I am still learning FreeBSD and ZFS, but so far I like it. Looks like ZFSguru is better than FreeNAS, in the sense that ZFSguru is actually focusing on the original requirement - managing disks and file systems. From my experience FreeNAS seems to have lost their goal. I like their plugins and virtual machines and all that, but to me if you cannot configure and manage the storage then everything else is meaningless. Just my 2 cents.

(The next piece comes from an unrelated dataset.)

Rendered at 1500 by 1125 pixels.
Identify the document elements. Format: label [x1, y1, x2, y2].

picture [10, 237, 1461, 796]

On my test setup, I have installed FreeBSD 10.1 on an SSD and installed ZFSguru web interface on top of it, and then created the pool (raid-z2 out of 7 harddrives) and file systems from within the ZFSguru web interface. An advantage of this setup is that I don't have to completely depend on ZFSguru if I want to do things differently.

 

[crashtech]

As a tangent to the hardware requirement portion of this thread, it is not hard to find retired server hardware with ECC and enough CPU power to get the job done, for instance gutting an old 1U server and stuffing it into a cheap ATX case with lots of drive space makes a nice, if space hogging NAS on the cheap. Key is just making sure you have an ATX motherboard and know what HSF setup to get. It's not pricey or complicated.

 

[hasu]

I went back and forth between Linux and FreeBSD and finally decided to build my NAS based on Linux along with ZFS on Linux kernel modules, and hope that they will continue to develop ZoL to make better future versions. Linux is much more polished and supported than FreeBSD. When I use FreeBSD and its ZFS, I feel that I am doing some free testing for some companies to keep their source code closed and still get free help from the community. I think I will stick with Linux and whatever they have to offer.